As Christians, we know that we can’t keep to the Law line by line, and we need Jesus’ saving death to help us be reconciled to God as part of his family. God’s promises are for us through the gift of grace (Galatians 2:15,16).

Author
Louisa King

Respond

Do you sometimes fall into believing you are saved through your works and obedience? Reflect on Galatians 4:4–7. Praise God that through the work of his Son, we can know him as ‘Abba, Father’ and receive forgiveness and redemption. 

 

Deeper Bible study

‘… as we share abundantly in the sufferings of Christ, so also our comfort abounds through Christ.’1 God calls us out of our comfort zones – promising comfort and a Comforter.

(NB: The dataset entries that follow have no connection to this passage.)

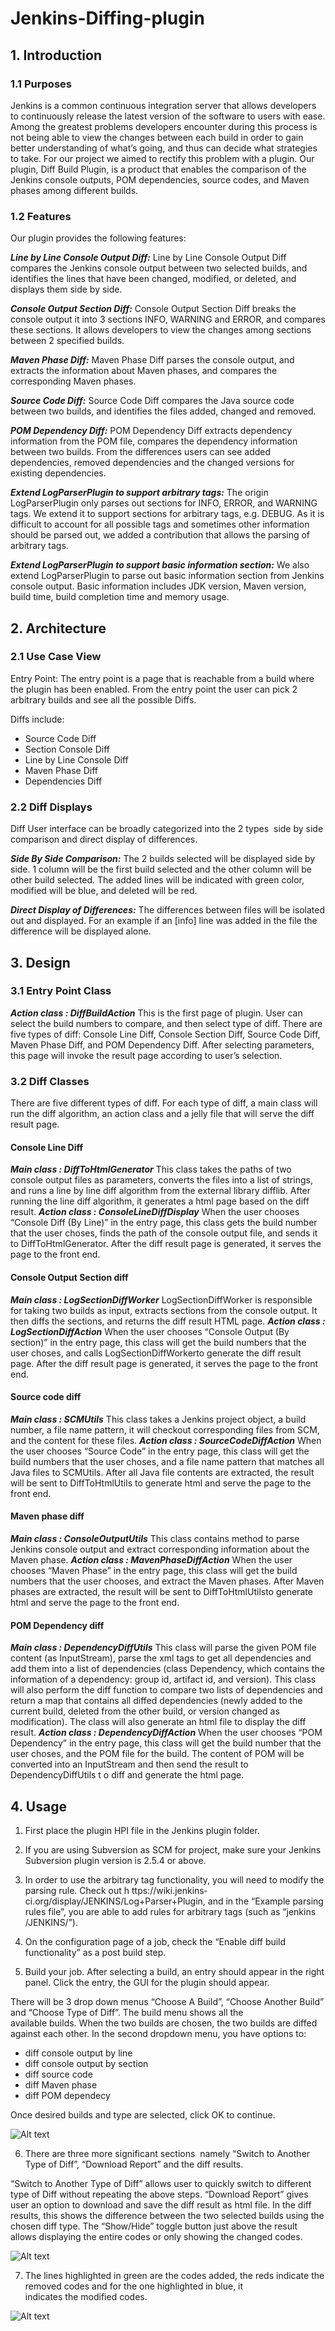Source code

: # Jenkins-Diffing-plugin

## 1. Introduction 


### 1.1 Purposes

Jenkins is a common continuous integration server that allows developers to continuously release the latest version of the software to users with ease. Among the greatest problems developers encounter during this process is not being able to view the changes between each build in order to gain better understanding of what’s going, and thus can decide what strategies to take. For our project we aimed to rectify this problem with a plugin. Our plugin, Diff Build Plugin, is a product that enables the comparison of the Jenkins console outputs, POM dependencies, source codes, and Maven phases among different builds.

### 1.2 Features

Our plugin provides the following features:

**_Line by Line Console Output Diff:_**
Line by Line Console Output Diff compares the Jenkins console output between two
selected builds, and identifies the lines that have been changed, modified, or
deleted, and displays them side by side.

**_Console Output Section Diff:_**
Console Output Section Diff breaks the console output it into 3 sections INFO,
WARNING and ERROR, and compares these sections. It allows developers to view
the changes among sections between 2 specified builds.

**_Maven Phase Diff:_**
Maven Phase Diff parses the console output, and extracts the information about
Maven phases, and compares the corresponding Maven phases.

**_Source Code Diff:_**
Source Code Diff compares the Java source code between two builds, and identifies
the files added, changed and removed.

**_POM Dependency Diff:_**
POM Dependency Diff extracts dependency information from the POM file,
compares the dependency information between two builds. From the differences
users can see added dependencies, removed dependencies and the changed
versions for existing dependencies.

**_Extend LogParserPlugin to support arbitrary tags:_**
The origin LogParserPlugin only parses out sections for INFO, ERROR, and
WARNING tags. We extend it to support sections for arbitrary tags, e.g. DEBUG.
As it is difficult to account for all possible tags and sometimes other information
should be parsed out, we added a contribution that allows the parsing of arbitrary
tags.

**_Extend LogParserPlugin to support basic information section:_**
We also extend LogParserPlugin to parse out basic information section from Jenkins
console output. Basic information includes JDK version, Maven version, build time,
build completion time and memory usage.

## 2. Architecture 

### 2.1 Use Case View

Entry Point: The entry point is a page that is reachable from a build where the plugin has been enabled. From the entry point the user can pick 2 arbitrary builds and see all the possible Diffs.

Diffs include:
- Source Code Diff
- Section Console Diff
- Line by Line Console Diff 
- Maven Phase Diff
- Dependencies Diff

### 2.2 Diff Displays

Diff User interface can be broadly categorized into the 2 types ­­ side by side comparison and direct display of differences.

**_Side By Side Comparison:_**
The 2 builds selected will be displayed side by side. 1 column will be the first build selected and the other column will be other build selected. The added lines will be indicated with green color, modified will be blue, and deleted will be red.

**_Direct Display of Differences:_**
The differences between files will be isolated out and displayed. For an example if an [info] line was added in the file the difference will be displayed alone.

## 3. Design 

### 3.1 Entry Point Class

**_Action class :  DiffBuildAction_**
This is the first page of plugin. User can select the build numbers to compare, and then select type of diff. There are five types of diff: Console Line Diff, Console Section Diff, Source Code Diff, Maven Phase Diff, and POM Dependency Diff. After selecting parameters, this page will invoke the result page according to user’s selection.

### 3.2 Diff Classes

There are five different types of diff. For each type of diff, a main class will run the diff algorithm, an action class and a jelly file that will serve the diff result page.

#### Console Line Diff

**_Main class :  DiffToHtmlGenerator_**
This class takes the paths of two console output files as parameters, converts the files into a list of strings, and runs a line by line diff algorithm from the external library difflib. After running the line diff algorithm, it generates a html page based on the diff result.
**_Action class :  ConsoleLineDiffDisplay_**
When the user chooses “Console Diff (By Line)” in the entry page, this class gets the build number that the user choses, finds the path of the console output file, and sends it to  DiffToHtmlGenerator. After the diff result page is generated, it serves the page to the front end.

#### Console Output Section diff

**_Main class :  LogSectionDiffWorker_**
LogSectionDiffWorker is responsible for taking two builds as input, extracts sections from the console output. It then diffs the sections, and returns the diff result HTML page.
**_Action class :  LogSectionDiffAction_**
When the user chooses “Console Output (By section)” in the entry page, this class will get the build numbers that the user choses, and calls LogSectionDiffWorkerto generate the diff result page. After the diff result page is generated, it serves the page to the front end.

#### Source code diff
**_Main class :  SCMUtils_**
This class takes a Jenkins project object, a build number, a file name pattern, it will checkout corresponding files from SCM, and the content for these files.
**_Action class :  SourceCodeDiffAction_**
When the user chooses “Source Code” in the entry page, this class will get the build numbers that the user choses, and a file name pattern that matches all Java files to SCMUtils. After all Java file contents are extracted, the result will be sent to DiffToHtmlUtils to generate html and serve the page to the front end.

#### Maven phase diff
**_Main class :  ConsoleOutputUtils_**
This class contains method to parse Jenkins console output and extract corresponding information about the Maven phase.
**_Action class :  MavenPhaseDiffAction_**
When the user chooses “Maven Phase” in the entry page, this class will get the build numbers that the user chooses, and extract the Maven phases. After Maven phases are extracted, the result will be sent to  DiffToHtmlUtilsto generate html and serve the page to the front end.

#### POM Dependency diff
**_Main class :  DependencyDiffUtils_**
This class will parse the given POM file content (as InputStream), parse the xml tags to get all dependencies and add them into a list of dependencies (class Dependency, which contains the information of a dependency: group id, artifact id, and version). This class will also perform the diff function to compare two lists of dependencies and return a map that contains all diffed dependencies (newly added to the current build, deleted from the other build, or version changed as modification). The class will also generate an html file to display the diff result. 
**_Action class :  DependencyDiffAction_**
When the user chooses “POM Dependency” in the entry page, this class will get the build number that the user choses, and the POM file for the build. The content of POM will be converted into an InputStream and then send the result to DependencyDiffUtils t o diff and generate the html page.



## 4. Usage

1. First place the plugin HPI file in the Jenkins plugin folder.

2. If you are using Subversion as SCM for project, make sure your Jenkins Subversion plugin version is 2.5.4 or above.

3. In order to use the arbitrary tag functionality, you will need to modify the parsing rule. Check out h ttps://wiki.jenkins­ci.org/display/JENKINS/Log+Parser+Plugin, and in the “Example parsing rules file”, you are able to add rules for arbitrary tags (such as “jenkins /JENKINS/”).

4. On the configuration page of a job, check the “Enable diff build functionality” as a post build step.

5. Build your job. After selecting a build, an entry should appear in the right panel. Click the entry, the GUI for the plugin should 
  appear.

  There will be 3 drop down menus “Choose A Build”, “Choose Another Build” and “Choose Type of Diff”. The build menu shows all the   
  available builds. When the two builds are chosen, the two builds are diffed against each other. In the second drop­down menu, you have   options to:

  - diff console output by line
  - diff console output by section
  - diff source code
  - diff Maven phase
  - diff POM dependecy

  Once desired builds and type are selected, click OK to continue.
  
  ![Alt text](/figures/f2.png?raw=true "Usage Step 4")


6. There are three more significant sections ­­ namely “Switch to Another Type of Diff”, “Download Report” and the diff results.

  “Switch to Another Type of Diff” allows user to quickly switch to different type of Diff without repeating the above steps.
  “Download Report” gives user an option to download and save the diff result as html file.
  In the diff results, this shows the difference between the two selected builds using the chosen diff type.
  The “Show/Hide” toggle button just above the result allows displaying the entire codes or only showing the changed codes.

  ![Alt text](/figures/f3.png?raw=true "Usage Step 5")

  
7. The lines highlighted in green are the codes added, the reds indicate the removed codes and for the one highlighted in blue, it   
  indicates the modified codes.

  ![Alt text](/figures/f4.png?raw=true "Usage Step 6")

Today’s passage contains four references to returning to Egypt (vs 18–21). Although Moses had been born and brought up in Egypt, Midian had been home for 40 years. He had his family and he was settled, safe and successful in his work. Returning to his roots would not only entail uprooting family but force him to face spectres from his past and confront a harsh and hard-hearted Pharaoh. Going home was neither a comforting nor a comfortable prospect.

Both past and future may hold us captive. We can live imprisoned by the shame and regrets of bad choices or be paralysed by fears about the future. Moses had killed a man and fled Egypt with a death sentence hanging over his head.2 Now, with the taunting ‘Who made you ruler and judge over us?’3 echoing in his ears, he must return to Egypt in the role of deliverer. Although ‘all those who wanted to kill you are dead’ (v 19), Moses will have to endure uneasy confrontations with an unpredictable and unreasonable ruler (vs 21–23).

Moses sets out for Egypt with God’s promises ringing in his ears,4 God’s staff clasped in his hand (v 20), armed with powerful signs to validate his message (vs 2–9,21). Although God paves the way, he doesn’t undertake to level the rough places. The ride promises to be a bumpy one, and it will take all the staying power Moses possesses to press on to the finish line. Verses 24–26 are enigmatic, but perhaps the reference to circumcision – the sign of covenant commitment – emphasises the importance of wholehearted dedication for the task ahead. All of us need God’s grace to ‘run with perseverance the race marked out for us’.5

What is your ‘Midian’, the place where you have become dangerously comfortable? What is the ‘Egypt’ to which God is calling you?

1 2 Cor 1:5  2 Exod 2:11–15  3 Exod 2:14  4 Exod 3:16,17  5 Heb 12:1

Author
Tanya Ferdinandusz

Bible in a year

Read the Bible in a year: Exodus 7,8; Psalms 13,14

Pray for Scripture Union

Pray for Sue Winning as she pulls together the papers for the Board meeting on 4 February and for the Board as they meet, thanking God for the skills they bring and the time they make available to provide leadership to the movement.